**Exercise directions:**
The task calls for the lines below from the line with "Utilizziamo i cookie" to the line with "Термостатические элементы", both ends included, copied exactly, without any pictures.

Dataset entries:
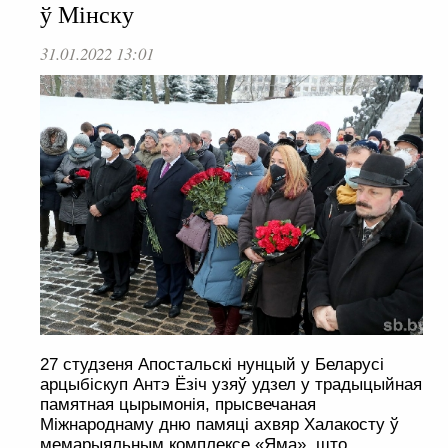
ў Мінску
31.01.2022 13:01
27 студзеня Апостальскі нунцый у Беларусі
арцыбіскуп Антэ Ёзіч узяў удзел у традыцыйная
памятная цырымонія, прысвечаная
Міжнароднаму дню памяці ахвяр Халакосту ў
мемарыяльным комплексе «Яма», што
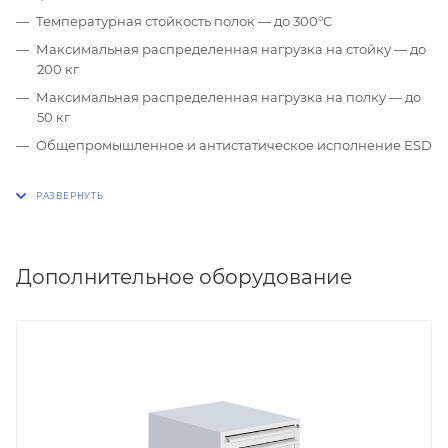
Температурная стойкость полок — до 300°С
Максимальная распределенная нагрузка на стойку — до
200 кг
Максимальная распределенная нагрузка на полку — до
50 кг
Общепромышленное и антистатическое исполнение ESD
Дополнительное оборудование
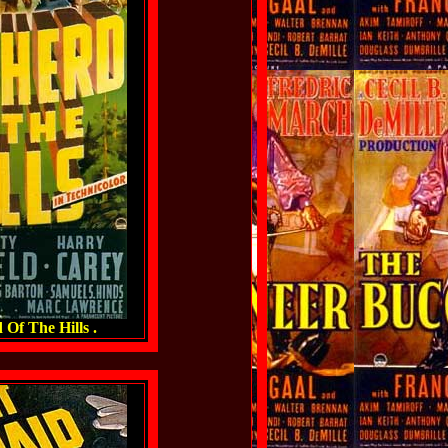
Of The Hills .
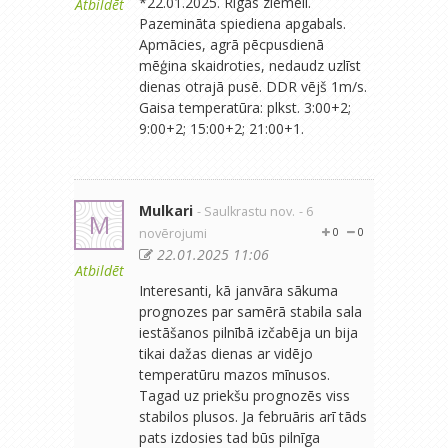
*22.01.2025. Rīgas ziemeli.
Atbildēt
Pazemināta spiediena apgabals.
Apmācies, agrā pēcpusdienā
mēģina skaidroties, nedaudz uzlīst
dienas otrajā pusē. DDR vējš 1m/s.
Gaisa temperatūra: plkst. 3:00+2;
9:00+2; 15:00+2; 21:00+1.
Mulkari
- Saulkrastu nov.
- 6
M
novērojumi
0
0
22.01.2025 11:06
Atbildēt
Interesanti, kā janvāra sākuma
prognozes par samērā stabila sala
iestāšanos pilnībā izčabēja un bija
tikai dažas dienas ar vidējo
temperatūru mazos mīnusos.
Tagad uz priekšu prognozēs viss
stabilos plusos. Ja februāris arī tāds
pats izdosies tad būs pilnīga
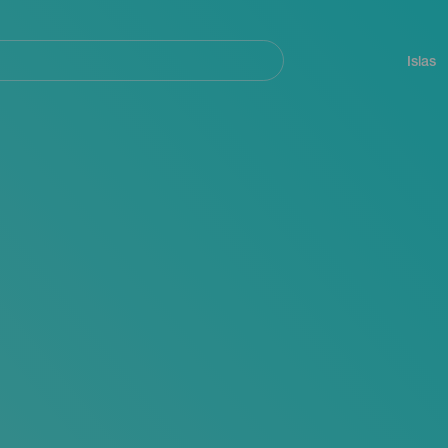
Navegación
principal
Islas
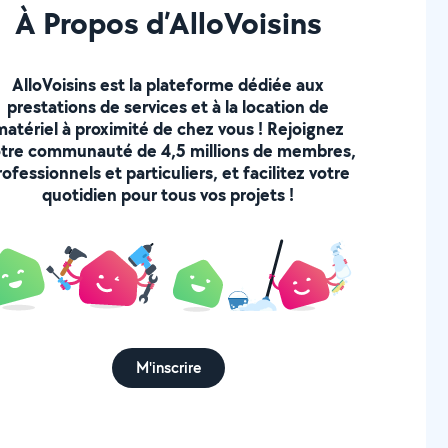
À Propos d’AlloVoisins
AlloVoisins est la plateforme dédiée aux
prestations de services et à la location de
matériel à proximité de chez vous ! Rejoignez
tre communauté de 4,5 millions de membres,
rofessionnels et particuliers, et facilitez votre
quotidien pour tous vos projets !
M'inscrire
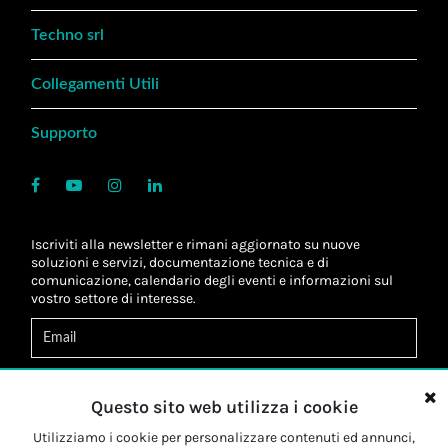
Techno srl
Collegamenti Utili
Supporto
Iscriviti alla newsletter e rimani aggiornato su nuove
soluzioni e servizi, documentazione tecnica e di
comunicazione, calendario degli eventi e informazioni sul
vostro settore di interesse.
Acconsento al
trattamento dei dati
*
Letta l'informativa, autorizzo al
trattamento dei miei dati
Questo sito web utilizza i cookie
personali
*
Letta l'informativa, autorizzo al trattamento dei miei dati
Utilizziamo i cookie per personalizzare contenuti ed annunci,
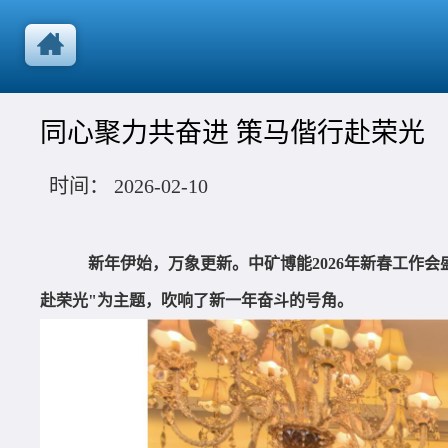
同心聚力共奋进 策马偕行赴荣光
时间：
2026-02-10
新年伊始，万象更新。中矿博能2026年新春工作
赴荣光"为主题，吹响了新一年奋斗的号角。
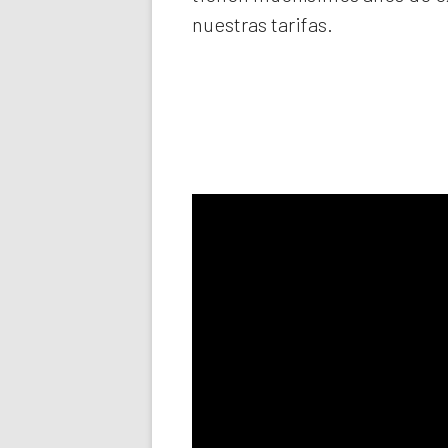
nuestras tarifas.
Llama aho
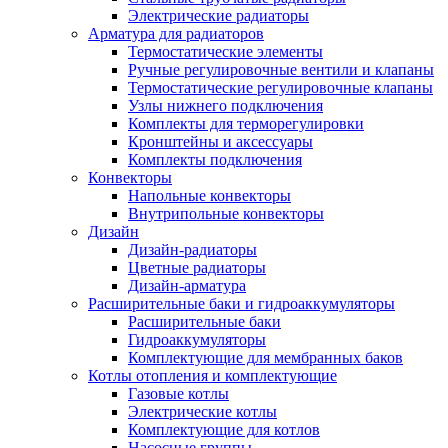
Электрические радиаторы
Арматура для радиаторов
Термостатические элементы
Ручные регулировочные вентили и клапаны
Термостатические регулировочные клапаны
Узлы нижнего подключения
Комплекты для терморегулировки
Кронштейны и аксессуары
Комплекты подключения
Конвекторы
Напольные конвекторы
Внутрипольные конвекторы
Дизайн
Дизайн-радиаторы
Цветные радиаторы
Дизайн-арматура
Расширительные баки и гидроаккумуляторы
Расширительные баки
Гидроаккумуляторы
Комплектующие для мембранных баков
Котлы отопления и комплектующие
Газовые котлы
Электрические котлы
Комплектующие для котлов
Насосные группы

**Solution for this problem:**
Utilizziamo i cookie per personalizzare contenuti ed annunci,
同心聚力共奋进 策马偕行赴荣光
时间：
2026-02-10
新年伊始，万象更新。中矿博能2026年新春工作
赴荣光"为主题，吹响了新一年奋斗的号角。
nuestras tarifas.
Llama aho
Электрические радиаторы
Арматура для радиаторов
Термостатические элементы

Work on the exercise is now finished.